The constant fearmongering about Muslims and dark skinned folks, the establishment of NATO, the establishment of a globe-spanning military force by the US, the false promise of social democracy:
The German opportunist, Gerhard Hildebrand, who was once expelled from the Party for defending imperialism, and who could today be a leader of the so-called “Social-Democratic” Party of Germany, supplements Hobson well by his advocacy of a “United States of Western Europe” (without Russia) for the purpose of “joint” action … against the African Negroes, against the “great Islamic movement,” for the maintenance of a “powerful army and navy”, against a “Sino-Japanese coalition,”[8] etc.
Deindustrialization and “The Capitalists will sell us the rope with which we will hang them”:
The description of “British imperialism” in Schulze-Gaevernitz’s book reveals the same parasitical traits. The national income of Great Britain approximately doubled from 1865 to 1898, while the income “from abroad” increased nine-fold in the same period. While the “merit” of imperialism is that it “trains the Negro to habits of industry” (you cannot manage without coercion … ), the “danger” of imperialism lies in that “Europe will shift the burden of physical toil—first agricultural and mining, then the rougher work in industry—on to the coloured races, and itself be content with the role of rentier, and in this way, perhaps, pave the way for the economic, and later, the political emancipation of the coloured races.”
Service industry taking hold in the West:
An increasing proportion of land in England is being taken out of cultivation and used for sport, for the diversion of the rich. As far as Scotland—the most aristocratic place for hunting and other sports—is concerned, it is said that “it lives on its past and on Mr. Carnegie” (the American multimillionaire). On horse racing and fox hunting alone England annually spends £14,000,000 (nearly 130 million rubles). The number of rentiers in England is about one million. The percentage of the productively employed population to the total population is declining
Posted by: All Under Heaven | Mar 2 2025 22:57 utc | 37
Posted by: jinn | Mar 3 2025 16:04 utc | 89
Before 2008 the main asset of commercial banks was loans to their customers which was roughly in balance with the banks deposits (the main liability of banks) on the other side of the ledger.

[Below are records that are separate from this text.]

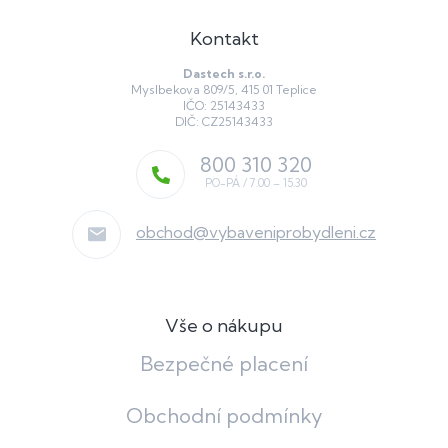
Kontakt
Dastech s.r.o.
Myslbekova 809/5, 415 01 Teplice
IČO: 25143433
DIČ: CZ25143433
800 310 320
obchod
@
vybaveniprobydleni.cz
Vše o nákupu
Bezpečné placení
Obchodní podmínky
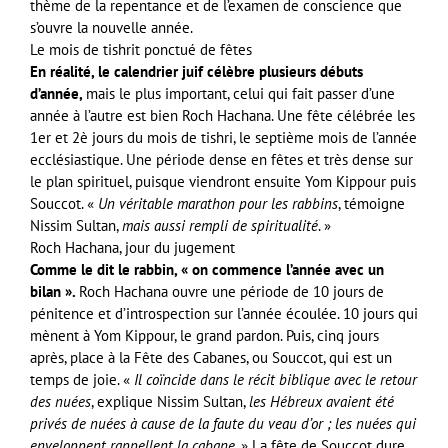
thème de la repentance et de l’examen de conscience que
s’ouvre la nouvelle année.
Le mois de tishrit ponctué de fêtes
En réalité, le calendrier juif célèbre plusieurs débuts
d’année,
mais le plus important, celui qui fait passer d’une
année à l’autre est bien Roch Hachana. Une fête célébrée les
1er et 2è jours du mois de tishri, le septième mois de l’année
ecclésiastique. Une période dense en fêtes et très dense sur
le plan spirituel, puisque viendront ensuite Yom Kippour puis
Souccot. «
Un véritable marathon pour les rabbins
, témoigne
Nissim Sultan,
mais aussi rempli de spiritualité
. »
Roch Hachana, jour du jugement
Comme le dit le rabbin, « on commence l’année avec un
bilan ».
Roch Hachana ouvre une période de 10 jours de
pénitence et d’introspection sur l’année écoulée. 10 jours qui
mènent à Yom Kippour, le grand pardon. Puis, cinq jours
après, place à la Fête des Cabanes, ou Souccot, qui est un
temps de joie. «
Il coïncide dans le récit biblique avec le retour
des nuées
, explique Nissim Sultan,
les Hébreux avaient été
privés de nuées à cause de la faute du veau d’or ; les nuées qui
enveloppent rappellent la cabane
. » La fête de Souccot dure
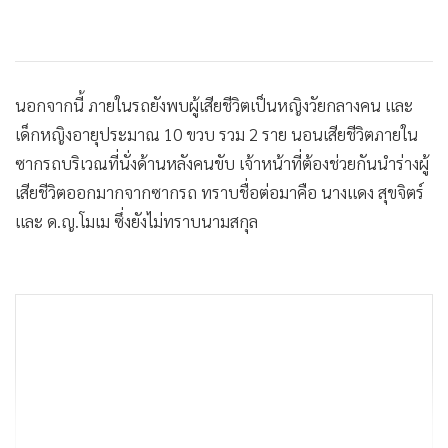
นอกจากนี้ ภายในรถยังพบผู้เสียชีวิตเป็นหญิงวัยกลางคน และ
เด็กหญิงอายุประมาณ 10 ขวบ รวม 2 ราย นอนเสียชีวิตภายใน
ซากรถบริเวณที่นั่งด้านหลังคนขับ เจ้าหน้าที่ต้องช่วยกันนำร่างผู้
เสียชีวิตออกมากจากซากรถ ทราบชื่อต่อมาคือ นางแดง สุขจิตร์
และ ด.ญ.โมเม ซึ่งยังไม่ทราบนามสกุล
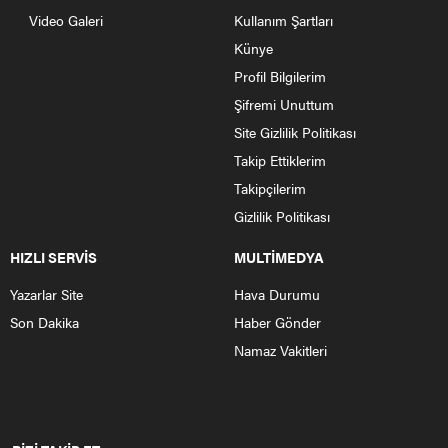
Video Galeri
Kullanım Şartları
Künye
Profil Bilgilerim
Şifremi Unuttum
Site Gizlilik Politikası
Takip Ettiklerim
Takipçilerim
Gizlilik Politikası
HIZLI SERVİS
MULTİMEDYA
Yazarlar Site
Hava Durumu
Son Dakika
Haber Gönder
Namaz Vakitleri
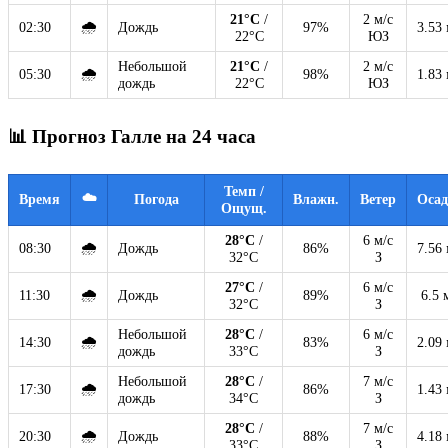
21°C
/
2 м/с
🌧
02:30
Дождь
97%
3.53
22°C
ЮЗ
Небольшой
21°C
/
2 м/с
🌧
05:30
98%
1.83
дождь
22°C
ЮЗ
📊 Прогноз Галле на 24 часа
Темп /
☁️
Время
Погода
Влажн.
Ветер
Оса
Ощущ.
28°C
/
6 м/с
🌧
08:30
Дождь
86%
7.56
32°C
З
27°C
/
6 м/с
🌧
11:30
Дождь
89%
6.5 
32°C
З
Небольшой
28°C
/
6 м/с
🌧
14:30
83%
2.09
дождь
33°C
З
Небольшой
28°C
/
7 м/с
🌧
17:30
86%
1.43
дождь
34°C
З
28°C
/
7 м/с
🌧
20:30
Дождь
88%
4.18
33°C
З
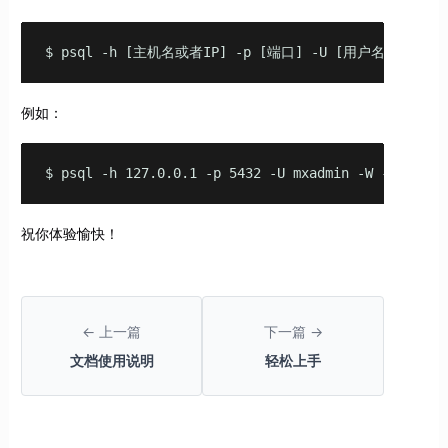
$ psql -h [主机名或者IP] -p [端口] -U [用户名] -W -
例如：
$ psql -h 127.0.0.1 -p 5432 -U mxadmin -W -d mxdb
祝你体验愉快！
← 上一篇
下一篇 →
文档使用说明
轻松上手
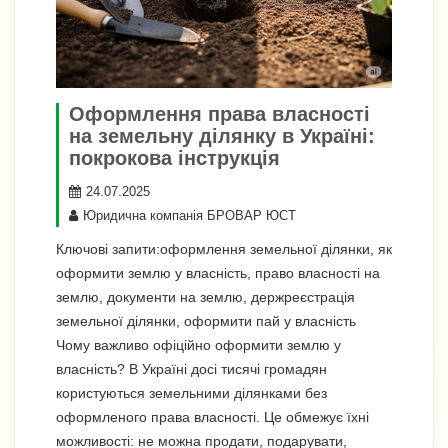
Оформлення права власності
на земельну ділянку в Україні:
покрокова інструкція
24.07.2025
Юридична компанія БРОВАР ЮСТ
Ключові запити:оформлення земельної ділянки, як
оформити землю у власність, право власності на
землю, документи на землю, держреєстрація
земельної ділянки, оформити пай у власність
Чому важливо офіційно оформити землю у
власність? В Україні досі тисячі громадян
користуються земельними ділянками без
оформленого права власності. Це обмежує їхні
можливості: не можна продати, подарувати,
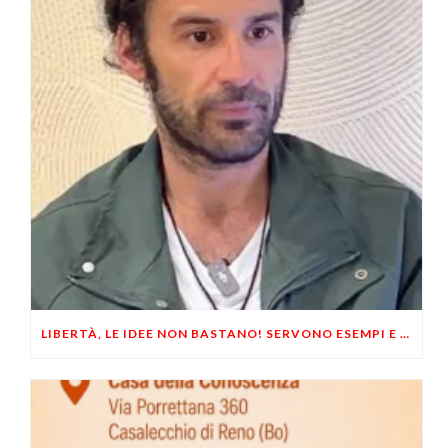
LIBERTÀ, LE IDEE NON BASTANO! SERVONO ESEMPI E UN PO’ DI COERENZA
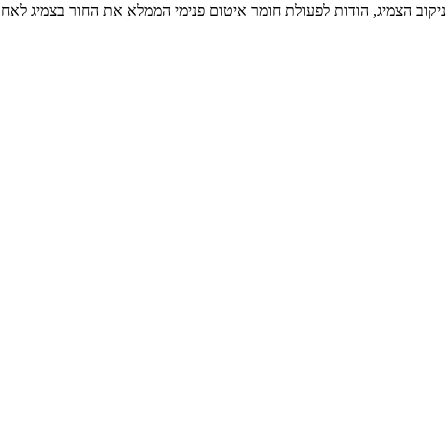
יקוב הצמיג, הודות לפעולת חומר איטום פנימי הממלא את החור בצמיג לאחר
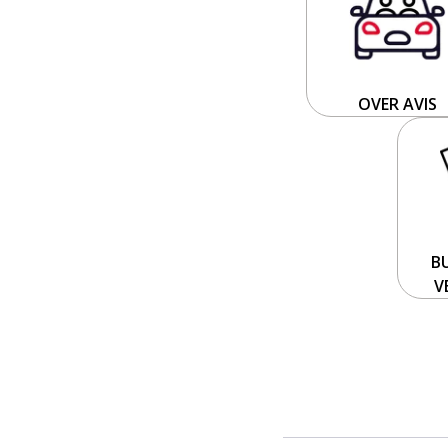
OVER AVIS
B
V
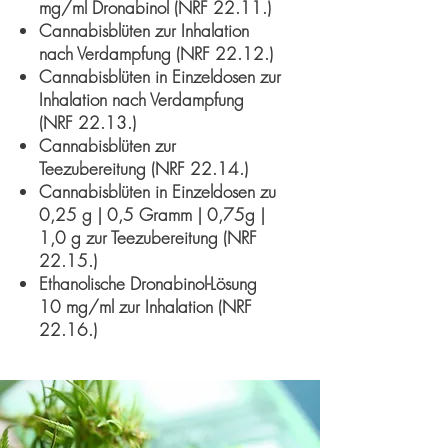
mg/ml Dronabinol (NRF 22.11.)
Cannabisblüten zur Inhalation
nach Verdampfung (NRF 22.12.)
Cannabisblüten in Einzeldosen zur
Inhalation nach Verdampfung
(NRF 22.13.)
Cannabisblüten zur
Teezubereitung (NRF 22.14.)
Cannabisblüten in Einzeldosen zu
0,25 g | 0,5 Gramm | 0,75g |
1,0 g zur Teezubereitung (NRF
22.15.)
Ethanolische Dronabinol-Lösung
10 mg/ml zur Inhalation (NRF
22.16.)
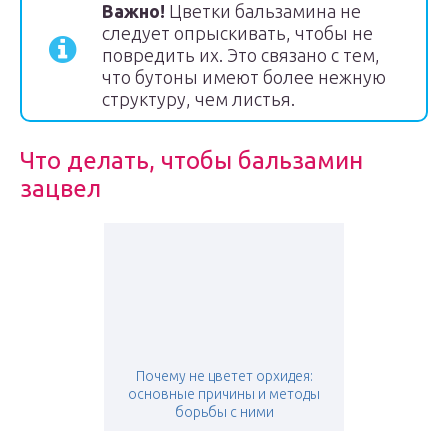
Важно!
Цветки бальзамина не
следует опрыскивать, чтобы не
повредить их. Это связано с тем,
что бутоны имеют более нежную
структуру, чем листья.
Что делать, чтобы бальзамин
зацвел
Почему не цветет орхидея:
основные причины и методы
борьбы с ними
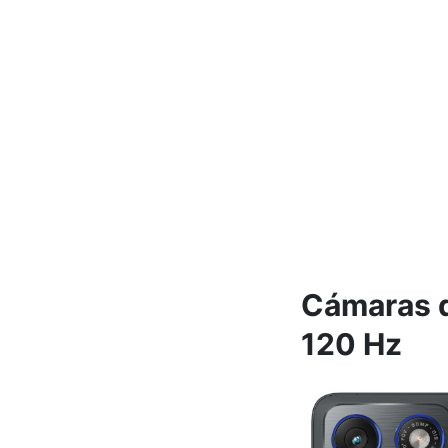
Cámaras d
120 Hz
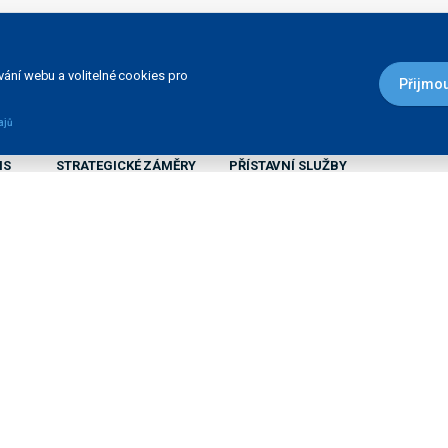
ání webu a volitelné cookies pro
Přijmou
ajů
IS
STRATEGICKÉ ZÁMĚRY
PŘÍSTAVNÍ SLUŽBY
Přístaviště na Labi
Seznam vodních cest
Rozvoj přístavů
Přístavní karta
Servisní plavidlo Praha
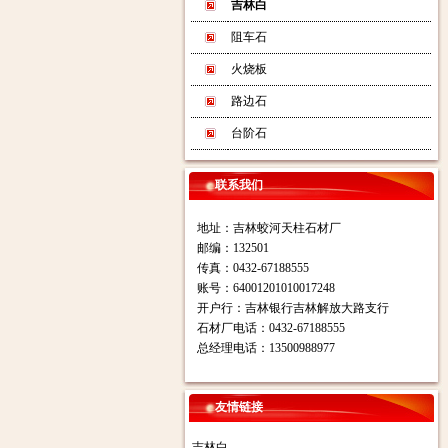
吉林白
阻车石
火烧板
路边石
台阶石
联系我们
地址：吉林蛟河天柱石材厂
邮编：132501
传真：0432-67188555
账号：64001201010017248
开户行：吉林银行吉林解放大路支行
石材厂电话：0432-67188555
总经理电话：13500988977
友情链接
吉林白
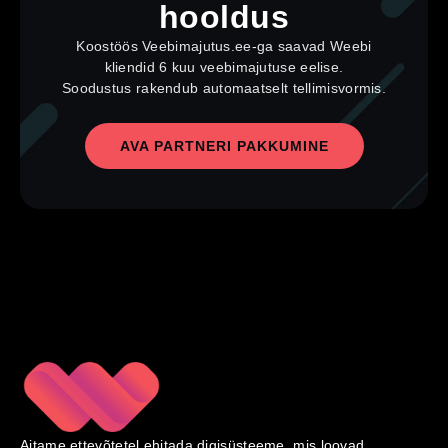
hooldus
Koostöös Veebimajutus.ee-ga saavad Weebi
kliendid 6 kuu veebimajutuse eelise.
Soodustus rakendub automaatselt tellimisvormis.
AVA PARTNERI PAKKUMINE
Aitame ettevõtetel ehitada digisüsteeme, mis loovad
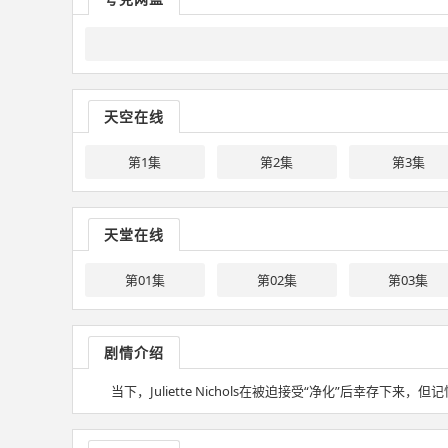
天空在线
第1集
第2集
第3集
天堂在线
第01集
第02集
第03集
剧情介绍
当下，Juliette Nichols在被迫接受“净化”后幸存下来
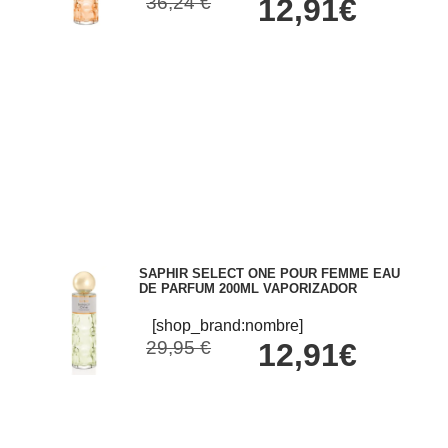
36,24 €
12,91€
SAPHIR SELECT ONE POUR FEMME EAU
DE PARFUM 200ML VAPORIZADOR
[shop_brand:nombre]
29,95 €
12,91€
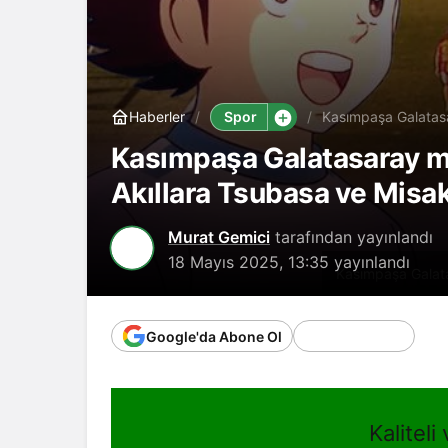
Spor
Haberler
Kasımpaşa Galatasar
Misaki
Kasımpaşa Galatasaray maç
Akıllara Tsubasa ve Misak
Murat Gemici
tarafından yayınlandı
18 Mayıs 2025, 13:35
yayınlandı
Kasımpaşa Galata
Google'da Abone Ol
Kaliteli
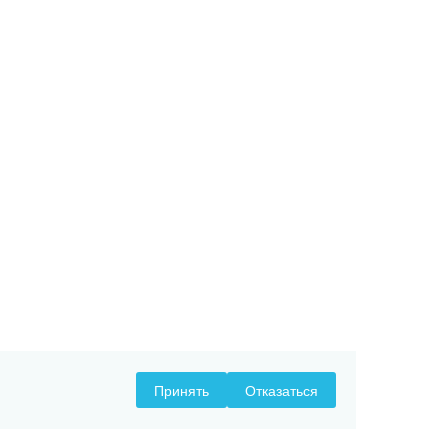
Принять
Отказаться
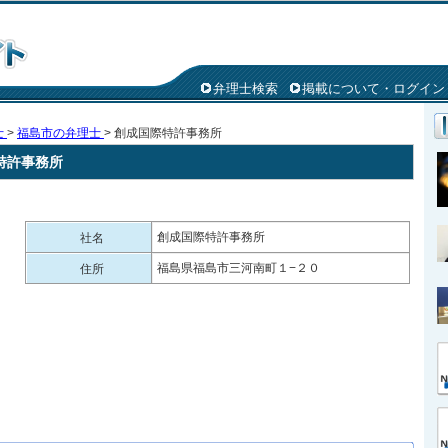
弁理士検索
掲載について・ログイン
士
>
福島市の弁理士
> 創成国際特許事務所
特許事務所
創成国際特許事務所
社名
福島県福島市三河南町１−２０
住所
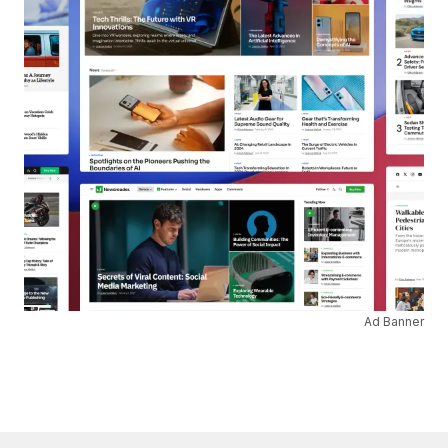
Ad Banner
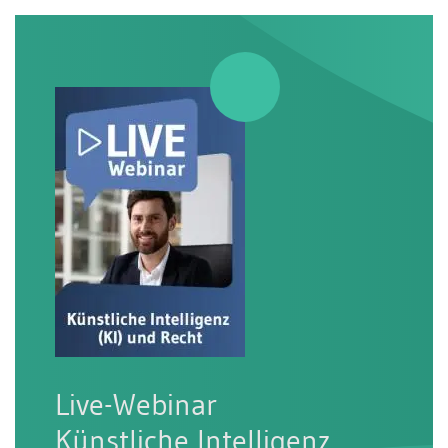
Live-Webinar
Künstliche Intelligenz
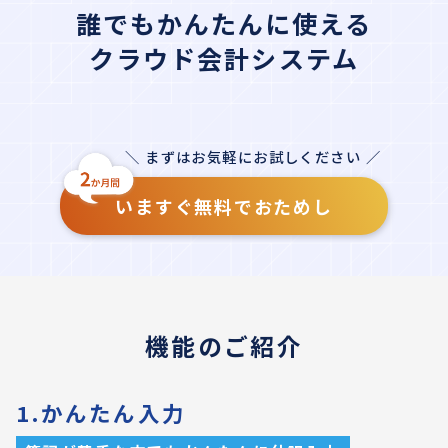
誰でもかんたんに使える
クラウド会計システム
＼ まずはお気軽にお試しください ／
いますぐ無料でおためし
機能のご紹介
1.かんたん入力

All parties need to read in context. In this case, @85 was speaking of commercial paper like mortgage backed securities. This is not very responsive. If it is meant to deny the role of the collapse of MBS value, and their ability to pay interest/count toward reserve requirements/both, it would be better I think to say so. A little documentation of this would be even more effective?
The bank makes money on loans (interest and fees) and it pays interest on its deposits. The difference between interest earned and interest paid is the bank’s gross income. From that gross income the bank pays expenses which includes losses when bank borrowers lose their jobs and default on their bank loans.
And I agree. The thing is, I suspect @85 does too. But it seems to me in context that @85 is assuming that the collapse in MBS (which it implicitly asserts, unlike @89?) means that the interest paid to banks declines, decreasing gross income. How does the Fed buying worthless securities counted as interest paid to the bank increases the interest paid by the bank?
Anyone who thinks banks benefited financially from the 2008 meltdown and Fed QE that followed… The effect on banks of many borrowers losing their jobs and then force fed deposits by the Fed was the banks were left with a decrease in their main money-making assets (loans) while at the same time an increase their main money-paying liabilities.
Mortgage backed securities were by and large not loans to customers backed by the bank’s lien on the property, but repackaged mortgages held by the bank and issued as new loans to the purchasers, who would pay interest to the banks…except the value of the mortgages, the collateral backing the loan, collapsed. The MBS was a bad loan, thus accordingly a deduction from the gross income, even if there was no individual customer losing their job then defaulting. So again, how did the banks receiving face value on MBS hurt them?
A larger issue perhaps is the work apparently done by the phrase “benefited financially…” The Fed’s QE replaced worthless MBS at face value, taking what had previously counted as assets no longer paying interest, with deposits from the Fed. No, these deposits did not count as interest-bearing loans adding to the bank’s income as such. But isn’t the banks’ loss of interest income from the MBS moot, as they were no longer paying interest to the bank? What isn’t moot is whether the banks were saved from bankruptcy? Personally I don’t believe a correct policy by the Fed could cure the effects of the business cycle and guarantee banks would make the same amount of profits. Regardless, I do think that being saved from bankruptcy counts as financial benefit. That’s true I think even if the volume of interest paying loans decreased, cutting bank income. Making less money is not precisely the same as bankruptcy.